Microsoft and its hardware partners are to blame for Napster's incapacity to compete against the dominant online music service iTunes, according to Napster Chairman and Chief Executive, Chris Gorog.
When speaking at the Reuters Global Technology, Media and Telecoms Summit in New York on Tuesday, Gorog called Microsoft's execution "less than brilliant" and said that technical malfuctions with the company's digital rights management technology were hurting Napster's business.
Napster relies on Microsoft's digital music ecosystem and its PlaysForSure technology, which has continued to sputter in the face of strong competition from Apple with the iPod and iTunes.

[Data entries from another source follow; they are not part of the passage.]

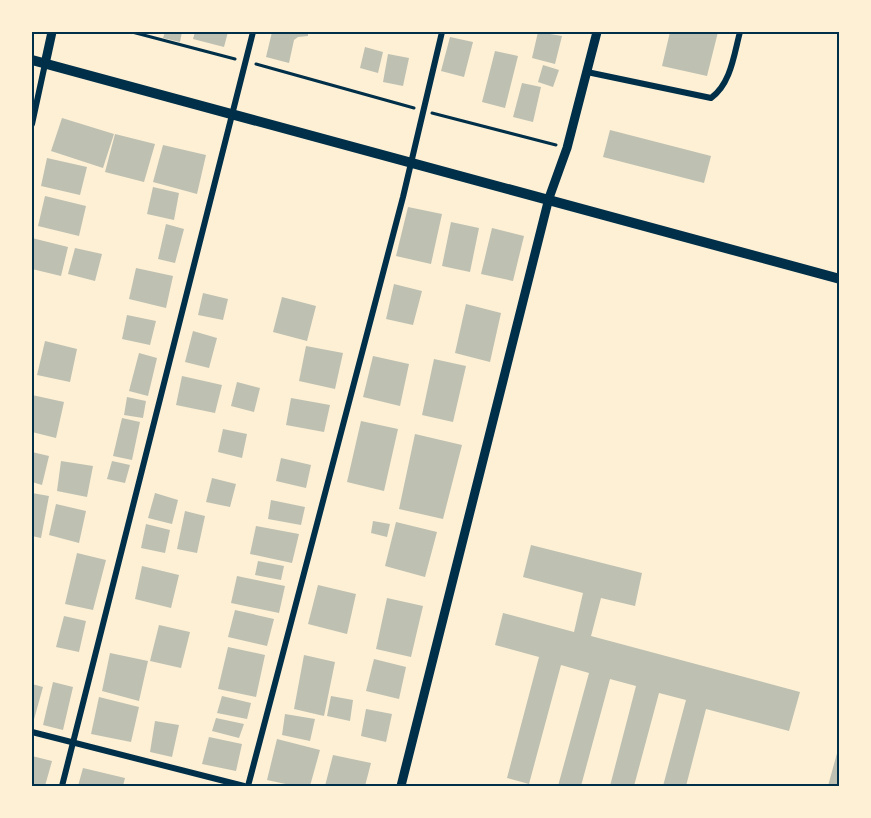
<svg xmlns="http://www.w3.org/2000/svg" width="871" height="818" font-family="'Nunito Sans',sans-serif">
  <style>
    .building { fill: #bec0b2 }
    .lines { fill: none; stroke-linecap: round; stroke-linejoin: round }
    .path { stroke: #003049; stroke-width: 3 }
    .minor { stroke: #003049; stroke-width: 6 }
    .tertiary { stroke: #003049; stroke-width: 9 }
    .secondary { stroke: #003049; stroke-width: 10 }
    .neatline { fill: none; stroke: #003049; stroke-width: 2 }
  </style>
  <rect width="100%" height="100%" fill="#fdf0d5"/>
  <path class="building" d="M165,32H182L180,42L163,38Z
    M195,32H228L224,47L193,39Z
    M272,32H308V36L298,37L294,40L289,63L266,57Z
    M538,32L562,36L555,64L532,58Z
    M670,32H718L707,76L662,66Z
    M450,37L473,42L464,77L441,71Z
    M365,47L383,52L378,73L360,68Z
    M495,51L518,56L505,108L482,102Z
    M388,54L409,58L403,86L383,82Z
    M543,65L559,70L553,87L538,82Z
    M522,83L541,87L533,122L513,117Z
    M62,118L114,134L103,168L51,151Z
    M610,130L711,156L704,183L603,157Z
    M115,134L155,144L144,182L105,172Z
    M163,145L206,155L197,194L153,182Z
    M47,158L87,167L80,195L41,186Z
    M153,187L179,193L174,220L147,214Z
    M45,196L86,206L79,236L38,226Z
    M408,207L442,214L431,264L396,256Z
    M451,222L479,228L470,272L442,266Z
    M166,224L184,229L175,263L158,259Z
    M492,228L524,236L513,281L481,274Z
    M32,238L68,247L61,276L32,269Z
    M75,248L102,254L95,281L68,274Z
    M136,268L173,276L166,308L129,299Z
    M394,284L422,291L413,325L386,319Z
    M203,293L228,299L223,320L198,315Z
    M282,297L316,306L307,341L273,332Z
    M466,304L501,313L490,362L455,353Z
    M127,315L156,321L150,345L122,339Z
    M193,331L217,338L209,368L185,362Z
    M45,341L77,349L70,382L37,375Z
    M306,346L343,353L335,389L299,381Z
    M139,353L157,358L148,396L129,391Z
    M373,356L409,364L400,406L363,397Z
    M434,359L466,366L453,422L422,415Z
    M182,376L222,385L215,413L176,405Z
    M237,382L260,388L254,412L231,406Z
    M32,395L64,402L56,438L32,432Z
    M127,397L146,401L143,418L124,415Z
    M291,398L330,405L324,432L286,425Z
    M122,418L140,422L132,460L113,456Z
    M361,421L398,429L384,491L347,482Z
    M223,429L247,434L242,458L218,452Z
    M415,434L462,445L443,519L399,509Z
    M32,452L49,456L42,485L32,482Z
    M281,458L311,465L306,488L276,481Z
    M61,461L93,466L87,497L57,491Z
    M112,461L130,465L125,483L107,479Z
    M212,478L236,484L230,507L206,502Z
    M32,493L49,496L41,538L32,536Z
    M155,493L178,500L172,524L148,518Z
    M271,500L305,507L301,525L268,519Z
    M56,504L86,511L79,543L49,535Z
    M185,511L205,516L197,553L177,549Z
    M373,521L390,524L387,537L371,533Z
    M396,522L437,532L425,577L385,566Z
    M146,524L170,530L165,553L141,548Z
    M256,526L299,534L292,563L250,554Z
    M531,545L642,573L635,606L601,598L591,636L800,692L789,731L706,709L686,786H663L686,700L659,693L634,786H610L636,686L610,679L581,786H558L589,673L561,665L529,784L507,778L539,657L495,645L503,613L574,632L583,593L523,577Z
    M77,553L106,560L93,610L65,604Z
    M258,561L284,566L281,580L255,575Z
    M142,566L179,575L171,608L135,599Z
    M237,576L285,586L279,613L231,603Z
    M318,585L356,594L347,634L308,624Z
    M387,598L423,606L411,657L376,649Z
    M235,610L274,619L267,646L228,637Z
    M64,616L86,621L79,652L56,647Z
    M159,625L190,632L181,668L150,661Z
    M228,647L265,655L256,697L218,689Z
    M110,653L148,661L139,701L102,691Z
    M304,655L335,662L324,716L294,709Z
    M374,659L406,667L399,699L366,691Z
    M53,682L73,687L63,730L43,725Z
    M32,684L43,687L33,723H32Z
    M222,696L251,703L247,719L217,713Z
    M331,696L353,700L350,721L327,716Z
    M99,697L139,707L131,742L91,734Z
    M366,709L392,714L386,742L361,736Z
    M285,714L315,719L310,741L282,735Z
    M216,718L244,724L239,738L212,731Z
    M155,721L179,725L172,757L150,752Z
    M209,737L242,744L236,771L202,764Z
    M277,739L320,750L310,786H295L267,780Z
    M839,746L840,786H828Z
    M333,755L371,763L365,786H325Z
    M32,756L52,761L45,786H32Z
    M83,768L125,778L123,786H78Z"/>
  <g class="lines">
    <path class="path" d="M132,32L235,59
      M256,64L414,108
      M432,113L556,145"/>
    <path class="minor" d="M587,72L711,98C731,84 734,54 740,32
      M32,124L45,64
      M32,732L244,786
      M62,786L253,32
      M248,786L403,197L442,32"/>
    <path class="tertiary" d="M45,64L52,32
      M401,786L549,198L567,148L597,32"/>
    <path class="secondary" d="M32,60L840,279"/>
  </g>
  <rect width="871" height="818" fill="none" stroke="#fdf0d5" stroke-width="66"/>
  <rect x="33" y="33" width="805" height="752" class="neatline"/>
</svg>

Gorog did admit, however, that Microsoft has to grapple with a multitude of services and device makers which makes the task more complicated.
Recent surveys show Apple's music software has more than 80 percent of the market, and that leading position is continually rising.
Even after publicly criticizing Microsoft, Gorog then went on to say he expected the "Microsoft ecosystem" to eventually come out on top, noting that all the big manufacturers would "come to the Windows Media party."
"People are not looking at the big picture," Gorog says, noting only five percent of music sales were now digital. The Napster CEO said he expects the industry to be a lot different within 12 to 24 months.
Gorog also took the time to deny rumors of a sale, saying that while the company had received offers to unload assets, it was not interested.